> _TEXT SECTION_
•••••
I just don't see the need for being so condescending tbh I mean this is a thread asking for opinions but it seems like there's only one answer that's acceptable in here? I'll leave you all to it then :/

specialsubject · 06/12/2017 11:30

Some people have clearly had a relationship with all 3 billion men on the planet to speak with such authority.

posts that start 'all men' usually mean 'I have sex with a complete idiot and am a doormat'. Change your life or stop whining.

Sallystyle · 06/12/2017 11:33

Because your contempt for women who insist on an equal relationship, appears to be oozing from your posts on this thread.

Yes, it is really strange. It's like she wants people to say there is nothing we can do about it.

ShellyBoobs · 06/12/2017 11:33

So much anger on this board towards women who dare complain about men too
A lot of internalised misogyny as well.

What a load of hypocritical bollocks.

You’re the one who’s angry about “all men” and yet you blame MNers for being annoyed that you’re generalising when there are no doubt millions of men who manage perfectly well to remember what they need to remember.

On some board, somewhere, someone will be stating that “all women” are useless at DIY and can’t park a car, or something like that. That will also be a load of bollocks and hopefully someone will be pointing that out very clearly.

My take on it is that loads of people post on here about how shit “men” are when in fact it’s just that they’ve married a fuckwit and are secretly hoping everyone else has too.
•••••
Write the next part of the forum thread arguing over generalizations about men, starting after its final post. The listing is not required for this work.

Chart interpretation exercises:
•••••
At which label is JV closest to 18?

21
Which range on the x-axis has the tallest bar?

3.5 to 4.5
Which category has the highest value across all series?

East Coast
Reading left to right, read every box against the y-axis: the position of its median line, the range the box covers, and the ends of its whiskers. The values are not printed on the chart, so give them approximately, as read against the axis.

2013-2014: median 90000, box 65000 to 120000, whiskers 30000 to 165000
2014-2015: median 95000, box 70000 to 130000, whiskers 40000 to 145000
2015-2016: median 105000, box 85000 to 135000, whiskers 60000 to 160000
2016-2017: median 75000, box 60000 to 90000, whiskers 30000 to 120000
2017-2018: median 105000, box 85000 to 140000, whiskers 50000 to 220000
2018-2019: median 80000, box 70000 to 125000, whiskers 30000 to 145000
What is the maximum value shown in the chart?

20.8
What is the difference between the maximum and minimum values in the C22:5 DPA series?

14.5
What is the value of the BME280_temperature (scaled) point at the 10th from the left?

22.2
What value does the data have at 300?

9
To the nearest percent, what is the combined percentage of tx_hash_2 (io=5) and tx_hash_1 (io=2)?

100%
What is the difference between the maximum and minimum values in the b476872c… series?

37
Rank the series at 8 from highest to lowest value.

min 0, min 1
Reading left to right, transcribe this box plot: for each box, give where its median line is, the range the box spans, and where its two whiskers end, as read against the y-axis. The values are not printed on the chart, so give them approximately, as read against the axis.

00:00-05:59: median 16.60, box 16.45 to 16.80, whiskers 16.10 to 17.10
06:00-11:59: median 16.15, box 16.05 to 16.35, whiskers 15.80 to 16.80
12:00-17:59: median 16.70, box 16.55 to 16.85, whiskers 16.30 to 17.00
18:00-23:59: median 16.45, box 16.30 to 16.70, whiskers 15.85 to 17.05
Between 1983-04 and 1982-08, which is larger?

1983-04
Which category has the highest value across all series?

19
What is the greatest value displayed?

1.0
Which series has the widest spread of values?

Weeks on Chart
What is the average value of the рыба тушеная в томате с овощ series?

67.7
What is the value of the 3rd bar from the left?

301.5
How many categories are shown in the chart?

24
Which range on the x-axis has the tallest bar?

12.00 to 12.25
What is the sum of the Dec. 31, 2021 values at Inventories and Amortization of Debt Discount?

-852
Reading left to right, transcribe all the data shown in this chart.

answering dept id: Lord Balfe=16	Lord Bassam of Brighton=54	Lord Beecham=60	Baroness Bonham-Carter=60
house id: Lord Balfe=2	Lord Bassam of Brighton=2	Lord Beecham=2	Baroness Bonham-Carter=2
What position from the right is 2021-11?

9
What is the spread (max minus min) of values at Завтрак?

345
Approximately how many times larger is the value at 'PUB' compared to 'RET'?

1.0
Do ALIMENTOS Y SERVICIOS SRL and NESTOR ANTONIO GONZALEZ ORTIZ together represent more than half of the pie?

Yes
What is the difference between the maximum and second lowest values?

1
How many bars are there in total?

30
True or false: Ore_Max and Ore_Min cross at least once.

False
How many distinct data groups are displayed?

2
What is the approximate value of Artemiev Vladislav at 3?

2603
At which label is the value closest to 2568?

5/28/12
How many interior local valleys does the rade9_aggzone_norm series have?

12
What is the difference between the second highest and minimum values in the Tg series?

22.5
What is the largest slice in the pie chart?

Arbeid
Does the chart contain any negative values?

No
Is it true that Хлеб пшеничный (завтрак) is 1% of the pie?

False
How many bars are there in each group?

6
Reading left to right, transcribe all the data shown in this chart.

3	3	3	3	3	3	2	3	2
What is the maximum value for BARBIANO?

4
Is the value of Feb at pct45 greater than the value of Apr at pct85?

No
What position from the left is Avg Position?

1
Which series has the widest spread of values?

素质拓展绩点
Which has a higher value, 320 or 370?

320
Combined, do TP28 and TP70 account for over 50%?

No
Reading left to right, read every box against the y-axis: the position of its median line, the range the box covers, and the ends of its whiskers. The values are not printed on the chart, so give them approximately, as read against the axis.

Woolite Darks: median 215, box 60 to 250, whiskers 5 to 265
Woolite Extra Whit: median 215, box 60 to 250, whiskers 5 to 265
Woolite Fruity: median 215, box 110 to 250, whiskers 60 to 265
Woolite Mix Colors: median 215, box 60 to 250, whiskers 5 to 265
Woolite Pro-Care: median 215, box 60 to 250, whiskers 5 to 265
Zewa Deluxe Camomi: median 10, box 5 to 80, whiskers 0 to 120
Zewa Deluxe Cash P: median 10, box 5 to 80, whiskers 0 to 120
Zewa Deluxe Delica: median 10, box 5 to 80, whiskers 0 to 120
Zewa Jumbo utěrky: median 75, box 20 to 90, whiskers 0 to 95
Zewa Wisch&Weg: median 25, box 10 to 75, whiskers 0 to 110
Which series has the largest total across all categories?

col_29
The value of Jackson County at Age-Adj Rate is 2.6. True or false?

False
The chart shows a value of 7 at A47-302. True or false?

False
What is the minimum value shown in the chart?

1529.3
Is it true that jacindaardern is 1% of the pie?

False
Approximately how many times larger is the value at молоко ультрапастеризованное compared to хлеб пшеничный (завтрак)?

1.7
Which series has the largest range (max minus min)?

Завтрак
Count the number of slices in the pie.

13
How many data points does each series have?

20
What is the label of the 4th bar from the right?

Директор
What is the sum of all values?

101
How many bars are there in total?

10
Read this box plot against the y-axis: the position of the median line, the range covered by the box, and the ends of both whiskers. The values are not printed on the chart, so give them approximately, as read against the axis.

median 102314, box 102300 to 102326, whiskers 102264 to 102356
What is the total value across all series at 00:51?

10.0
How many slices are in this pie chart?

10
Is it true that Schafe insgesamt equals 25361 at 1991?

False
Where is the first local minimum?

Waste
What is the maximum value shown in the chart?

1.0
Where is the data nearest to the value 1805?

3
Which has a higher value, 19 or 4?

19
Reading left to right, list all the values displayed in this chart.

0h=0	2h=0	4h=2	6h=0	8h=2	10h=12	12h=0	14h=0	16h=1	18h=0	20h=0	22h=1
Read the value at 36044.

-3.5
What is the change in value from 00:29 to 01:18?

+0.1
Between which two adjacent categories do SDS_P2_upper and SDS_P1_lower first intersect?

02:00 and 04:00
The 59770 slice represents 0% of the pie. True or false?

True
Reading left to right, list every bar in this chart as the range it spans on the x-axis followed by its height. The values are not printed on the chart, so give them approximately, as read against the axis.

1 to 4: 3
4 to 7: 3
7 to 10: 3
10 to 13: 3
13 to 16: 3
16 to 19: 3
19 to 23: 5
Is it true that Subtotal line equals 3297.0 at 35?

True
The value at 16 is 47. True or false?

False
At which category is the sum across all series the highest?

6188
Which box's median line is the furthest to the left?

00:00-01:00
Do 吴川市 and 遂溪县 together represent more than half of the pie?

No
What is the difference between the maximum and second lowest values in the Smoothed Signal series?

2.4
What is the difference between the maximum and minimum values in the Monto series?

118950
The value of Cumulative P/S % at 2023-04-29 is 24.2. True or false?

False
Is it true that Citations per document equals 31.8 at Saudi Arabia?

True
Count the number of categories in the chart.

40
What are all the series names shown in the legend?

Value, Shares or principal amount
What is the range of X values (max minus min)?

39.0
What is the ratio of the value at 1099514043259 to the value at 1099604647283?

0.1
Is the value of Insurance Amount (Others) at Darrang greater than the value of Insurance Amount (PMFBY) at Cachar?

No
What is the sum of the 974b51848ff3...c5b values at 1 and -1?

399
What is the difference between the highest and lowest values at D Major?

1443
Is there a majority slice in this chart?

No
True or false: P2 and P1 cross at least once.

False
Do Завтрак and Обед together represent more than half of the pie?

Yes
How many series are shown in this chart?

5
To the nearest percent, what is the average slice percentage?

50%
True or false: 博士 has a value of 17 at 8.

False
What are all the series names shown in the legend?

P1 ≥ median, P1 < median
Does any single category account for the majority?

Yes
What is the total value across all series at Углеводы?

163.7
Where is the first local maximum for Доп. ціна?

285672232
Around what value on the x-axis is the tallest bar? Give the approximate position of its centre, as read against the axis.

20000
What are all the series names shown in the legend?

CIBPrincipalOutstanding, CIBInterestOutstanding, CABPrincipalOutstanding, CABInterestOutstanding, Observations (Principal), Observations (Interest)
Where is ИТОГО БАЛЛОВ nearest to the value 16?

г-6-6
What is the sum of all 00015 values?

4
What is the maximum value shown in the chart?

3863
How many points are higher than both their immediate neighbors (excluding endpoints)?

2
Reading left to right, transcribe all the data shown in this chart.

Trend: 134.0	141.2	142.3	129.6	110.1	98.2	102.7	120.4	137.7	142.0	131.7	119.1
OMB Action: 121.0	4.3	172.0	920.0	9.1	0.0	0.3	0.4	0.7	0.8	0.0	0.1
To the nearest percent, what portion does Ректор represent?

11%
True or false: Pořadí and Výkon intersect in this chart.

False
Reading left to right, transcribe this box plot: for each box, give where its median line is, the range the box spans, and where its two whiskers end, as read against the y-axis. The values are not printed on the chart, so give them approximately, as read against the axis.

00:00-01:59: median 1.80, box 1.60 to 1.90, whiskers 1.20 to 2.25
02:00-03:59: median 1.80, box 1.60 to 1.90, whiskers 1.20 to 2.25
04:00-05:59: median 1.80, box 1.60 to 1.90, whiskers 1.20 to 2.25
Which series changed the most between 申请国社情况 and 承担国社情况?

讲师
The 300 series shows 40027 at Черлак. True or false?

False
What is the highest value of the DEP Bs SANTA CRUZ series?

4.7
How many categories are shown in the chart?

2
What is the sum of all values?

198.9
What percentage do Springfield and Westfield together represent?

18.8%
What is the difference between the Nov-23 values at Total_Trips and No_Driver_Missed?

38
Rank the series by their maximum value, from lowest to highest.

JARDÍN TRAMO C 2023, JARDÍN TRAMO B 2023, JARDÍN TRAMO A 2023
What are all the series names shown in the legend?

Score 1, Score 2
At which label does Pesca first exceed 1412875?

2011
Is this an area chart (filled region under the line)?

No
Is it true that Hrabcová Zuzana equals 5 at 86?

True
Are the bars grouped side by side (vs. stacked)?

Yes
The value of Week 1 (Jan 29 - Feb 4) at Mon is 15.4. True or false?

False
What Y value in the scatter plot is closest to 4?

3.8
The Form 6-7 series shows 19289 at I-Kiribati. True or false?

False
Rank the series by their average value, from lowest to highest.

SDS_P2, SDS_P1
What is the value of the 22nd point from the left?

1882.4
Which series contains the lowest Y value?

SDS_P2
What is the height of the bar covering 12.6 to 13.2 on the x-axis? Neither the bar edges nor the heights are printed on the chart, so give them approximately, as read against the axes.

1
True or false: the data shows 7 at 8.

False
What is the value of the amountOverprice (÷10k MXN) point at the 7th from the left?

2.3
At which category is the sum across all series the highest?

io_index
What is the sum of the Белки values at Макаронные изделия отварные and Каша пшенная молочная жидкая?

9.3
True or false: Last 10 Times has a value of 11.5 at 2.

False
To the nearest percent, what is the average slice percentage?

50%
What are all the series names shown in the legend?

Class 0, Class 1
•••••
> _RESULT OF THIS TASK_
LemonShark · 06/12/2017 11:38

Yep. I wonder if at the root of it it's that people who are in a crap relationship can only handle it by persuading themselves that it's normal and they're not being disrespected/taken for a mug, they're just dealing with a run of the mill man. Whenever anyone paints all men with a broad brush disparagingly I wonder if that's at the heart of it.

I've had some exes that have really hurt me in various ways but it absolutely has never made me think for a second 'all men lie/chest/are commitmentphobes', I know I just picked ones that turned out that way. Simultaneously I have many amazing men in my life, friends and relatives, who are brilliant, kind, caring, pull their weight in their relationships and so forth. I'd be disgusted if a man who'd been cheated on a couple times by a woman generalised that to 'all women are cheats' when I know as a woman I never have!

There's some motivation there in insisting that men are crap, we can't change them nor can we walk away. So... the answer is to just accept it?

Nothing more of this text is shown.